> _Exercise objective_
The listing below should be printed again word for word, without any images.

START Data block

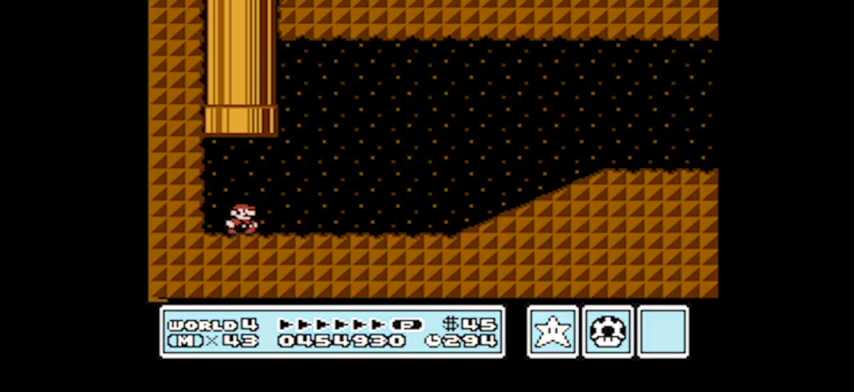
{"buttons": ["B", "DPAD_RIGHT"], "events": []}
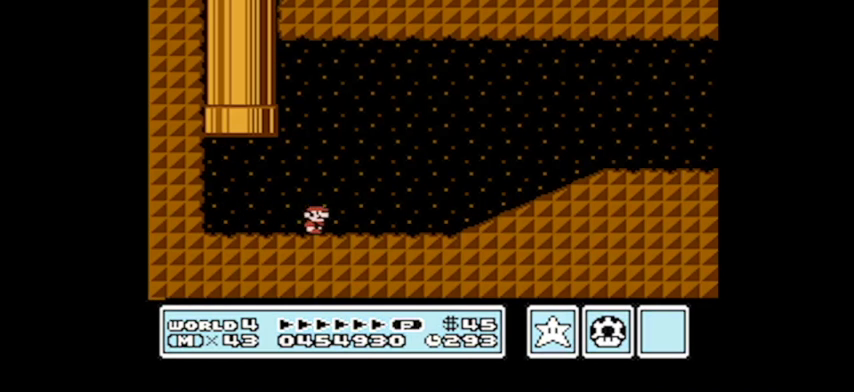
{"buttons": ["DPAD_RIGHT"], "events": [[400, "B", "up"]]}
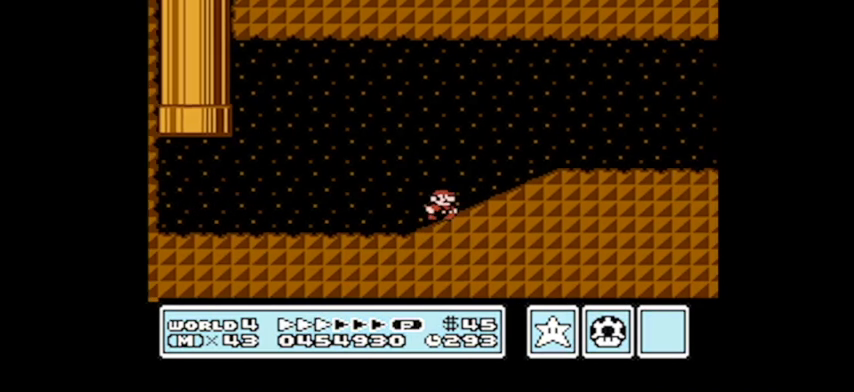
{"buttons": ["DPAD_RIGHT"], "events": [[134, "DPAD_RIGHT", "up"], [201, "DPAD_LEFT", "down"], [368, "DPAD_LEFT", "up"], [434, "DPAD_RIGHT", "down"]]}
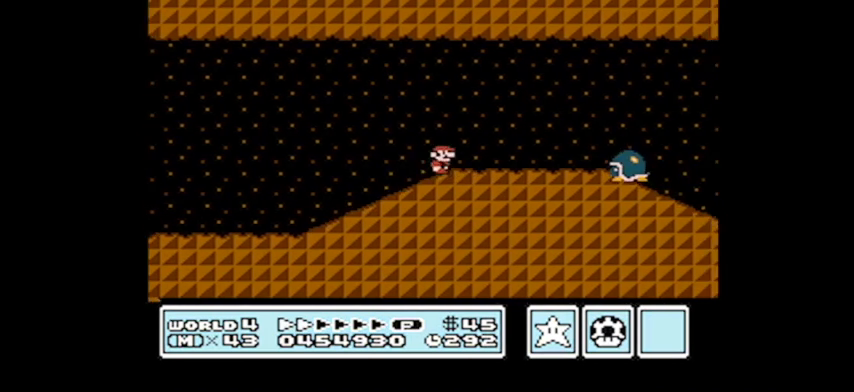
{"buttons": [], "events": [[133, "DPAD_RIGHT", "up"], [267, "DPAD_RIGHT", "down"], [367, "DPAD_RIGHT", "up"]]}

END Data block

> _Solution to the problem_
{"buttons": ["B", "DPAD_RIGHT"], "events": []}
{"buttons": ["DPAD_RIGHT"], "events": [[400, "B", "up"]]}
{"buttons": ["DPAD_RIGHT"], "events": [[134, "DPAD_RIGHT", "up"], [201, "DPAD_LEFT", "down"], [368, "DPAD_LEFT", "up"], [434, "DPAD_RIGHT", "down"]]}
{"buttons": [], "events": [[133, "DPAD_RIGHT", "up"], [267, "DPAD_RIGHT", "down"], [367, "DPAD_RIGHT", "up"]]}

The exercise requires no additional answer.